Leave out the pictures, and retype the remaining data exactly.

[Plain-text document sources]
--- START ---
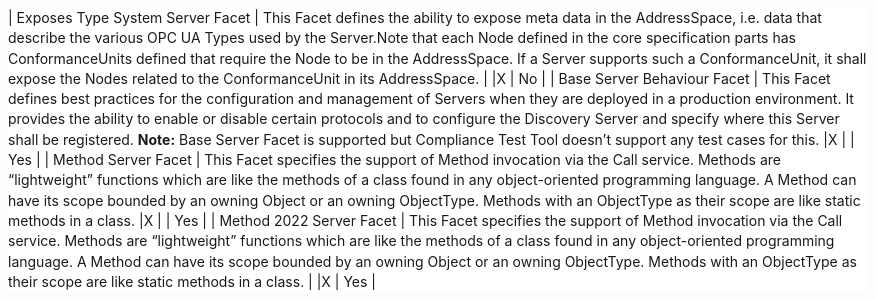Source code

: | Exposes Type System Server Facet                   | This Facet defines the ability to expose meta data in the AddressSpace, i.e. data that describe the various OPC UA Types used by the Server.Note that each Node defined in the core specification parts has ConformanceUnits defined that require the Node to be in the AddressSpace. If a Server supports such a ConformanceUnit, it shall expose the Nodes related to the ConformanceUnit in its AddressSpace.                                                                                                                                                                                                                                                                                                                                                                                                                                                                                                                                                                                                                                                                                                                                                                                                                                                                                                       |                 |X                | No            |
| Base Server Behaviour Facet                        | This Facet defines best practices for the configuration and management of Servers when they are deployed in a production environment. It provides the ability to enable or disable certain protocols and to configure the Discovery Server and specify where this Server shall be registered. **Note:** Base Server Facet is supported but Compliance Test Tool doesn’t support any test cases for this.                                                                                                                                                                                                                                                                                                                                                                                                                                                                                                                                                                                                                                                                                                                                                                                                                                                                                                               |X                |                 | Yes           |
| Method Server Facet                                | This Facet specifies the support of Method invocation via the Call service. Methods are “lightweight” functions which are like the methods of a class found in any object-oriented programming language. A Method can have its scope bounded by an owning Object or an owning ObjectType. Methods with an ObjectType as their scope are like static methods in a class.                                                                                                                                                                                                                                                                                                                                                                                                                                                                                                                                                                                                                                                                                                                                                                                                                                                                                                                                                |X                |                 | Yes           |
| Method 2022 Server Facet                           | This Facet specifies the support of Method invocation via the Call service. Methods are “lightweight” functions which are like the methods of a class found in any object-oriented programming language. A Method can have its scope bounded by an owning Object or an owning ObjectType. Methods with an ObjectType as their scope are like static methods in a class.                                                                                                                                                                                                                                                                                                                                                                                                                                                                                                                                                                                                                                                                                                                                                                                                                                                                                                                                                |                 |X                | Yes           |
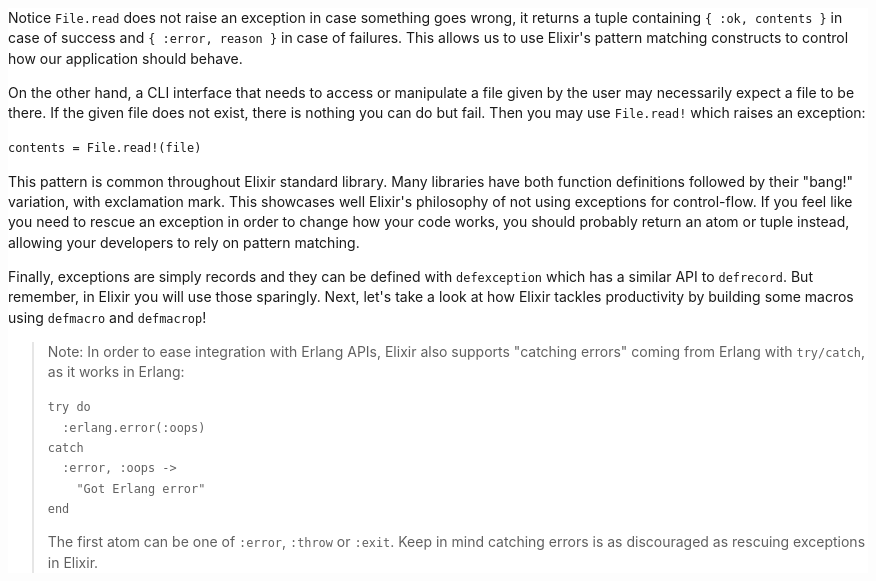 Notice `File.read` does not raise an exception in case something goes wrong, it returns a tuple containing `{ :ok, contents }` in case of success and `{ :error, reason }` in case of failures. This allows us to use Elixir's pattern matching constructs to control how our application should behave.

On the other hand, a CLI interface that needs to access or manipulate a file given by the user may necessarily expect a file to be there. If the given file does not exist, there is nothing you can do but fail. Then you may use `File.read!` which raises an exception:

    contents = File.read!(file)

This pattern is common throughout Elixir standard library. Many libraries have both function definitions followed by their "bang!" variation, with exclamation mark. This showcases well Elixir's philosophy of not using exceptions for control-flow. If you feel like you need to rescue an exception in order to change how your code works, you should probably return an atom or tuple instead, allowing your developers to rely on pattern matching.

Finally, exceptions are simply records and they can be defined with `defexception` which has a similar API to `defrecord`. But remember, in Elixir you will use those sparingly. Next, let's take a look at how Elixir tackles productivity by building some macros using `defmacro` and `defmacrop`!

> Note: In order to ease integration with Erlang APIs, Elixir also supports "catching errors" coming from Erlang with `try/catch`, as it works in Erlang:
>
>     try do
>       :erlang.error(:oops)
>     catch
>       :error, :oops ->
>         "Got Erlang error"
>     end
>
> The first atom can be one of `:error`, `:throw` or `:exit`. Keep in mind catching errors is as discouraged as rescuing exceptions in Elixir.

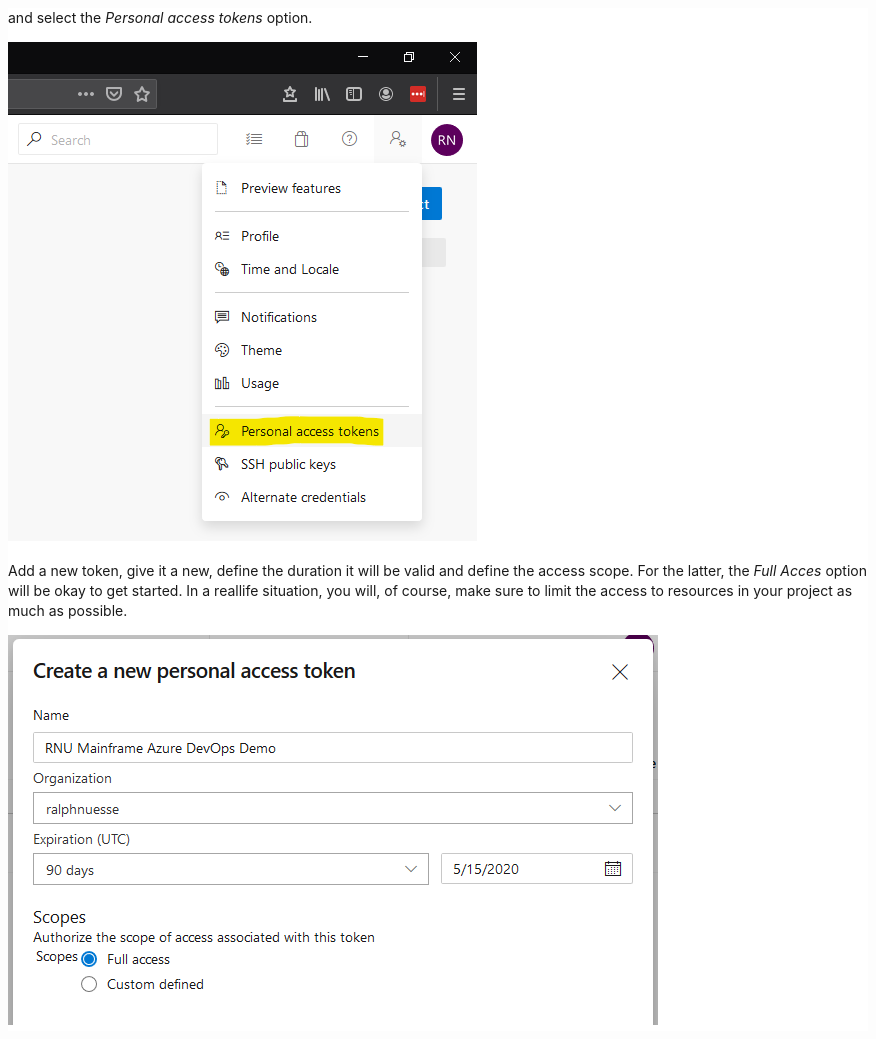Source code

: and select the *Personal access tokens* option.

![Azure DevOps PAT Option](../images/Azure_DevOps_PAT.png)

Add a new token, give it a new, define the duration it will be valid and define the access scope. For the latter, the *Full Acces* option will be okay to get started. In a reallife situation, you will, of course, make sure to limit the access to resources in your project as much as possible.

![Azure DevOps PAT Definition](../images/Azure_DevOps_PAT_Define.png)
--- END ---
#### [Result]
Source code

: | Exposes Type System Server Facet                   | This Facet defines the ability to expose meta data in the AddressSpace, i.e. data that describe the various OPC UA Types used by the Server.Note that each Node defined in the core specification parts has ConformanceUnits defined that require the Node to be in the AddressSpace. If a Server supports such a ConformanceUnit, it shall expose the Nodes related to the ConformanceUnit in its AddressSpace.                                                                                                                                                                                                                                                                                                                                                                                                                                                                                                                                                                                                                                                                                                                                                                                                                                                                                                       |                 |X                | No            |
| Base Server Behaviour Facet                        | This Facet defines best practices for the configuration and management of Servers when they are deployed in a production environment. It provides the ability to enable or disable certain protocols and to configure the Discovery Server and specify where this Server shall be registered. **Note:** Base Server Facet is supported but Compliance Test Tool doesn’t support any test cases for this.                                                                                                                                                                                                                                                                                                                                                                                                                                                                                                                                                                                                                                                                                                                                                                                                                                                                                                               |X                |                 | Yes           |
| Method Server Facet                                | This Facet specifies the support of Method invocation via the Call service. Methods are “lightweight” functions which are like the methods of a class found in any object-oriented programming language. A Method can have its scope bounded by an owning Object or an owning ObjectType. Methods with an ObjectType as their scope are like static methods in a class.                                                                                                                                                                                                                                                                                                                                                                                                                                                                                                                                                                                                                                                                                                                                                                                                                                                                                                                                                |X                |                 | Yes           |
| Method 2022 Server Facet                           | This Facet specifies the support of Method invocation via the Call service. Methods are “lightweight” functions which are like the methods of a class found in any object-oriented programming language. A Method can have its scope bounded by an owning Object or an owning ObjectType. Methods with an ObjectType as their scope are like static methods in a class.                                                                                                                                                                                                                                                                                                                                                                                                                                                                                                                                                                                                                                                                                                                                                                                                                                                                                                                                                |                 |X                | Yes           |
 Notice `File.read` does not raise an exception in case something goes wrong, it returns a tuple containing `{ :ok, contents }` in case of success and `{ :error, reason }` in case of failures. This allows us to use Elixir's pattern matching constructs to control how our application should behave.

On the other hand, a CLI interface that needs to access or manipulate a file given by the user may necessarily expect a file to be there. If the given file does not exist, there is nothing you can do but fail. Then you may use `File.read!` which raises an exception:

    contents = File.read!(file)

This pattern is common throughout Elixir standard library. Many libraries have both function definitions followed by their "bang!" variation, with exclamation mark. This showcases well Elixir's philosophy of not using exceptions for control-flow. If you feel like you need to rescue an exception in order to change how your code works, you should probably return an atom or tuple instead, allowing your developers to rely on pattern matching.

Finally, exceptions are simply records and they can be defined with `defexception` which has a similar API to `defrecord`. But remember, in Elixir you will use those sparingly. Next, let's take a look at how Elixir tackles productivity by building some macros using `defmacro` and `defmacrop`!

> Note: In order to ease integration with Erlang APIs, Elixir also supports "catching errors" coming from Erlang with `try/catch`, as it works in Erlang:
>
>     try do
>       :erlang.error(:oops)
>     catch
>       :error, :oops ->
>         "Got Erlang error"
>     end
>
> The first atom can be one of `:error`, `:throw` or `:exit`. Keep in mind catching errors is as discouraged as rescuing exceptions in Elixir.

Source code

: and select the *Personal access tokens* option.

![Azure DevOps PAT Option](../images/Azure_DevOps_PAT.png)

Add a new token, give it a new, define the duration it will be valid and define the access scope. For the latter, the *Full Acces* option will be okay to get started. In a reallife situation, you will, of course, make sure to limit the access to resources in your project as much as possible.

![Azure DevOps PAT Definition](../images/Azure_DevOps_PAT_Define.png)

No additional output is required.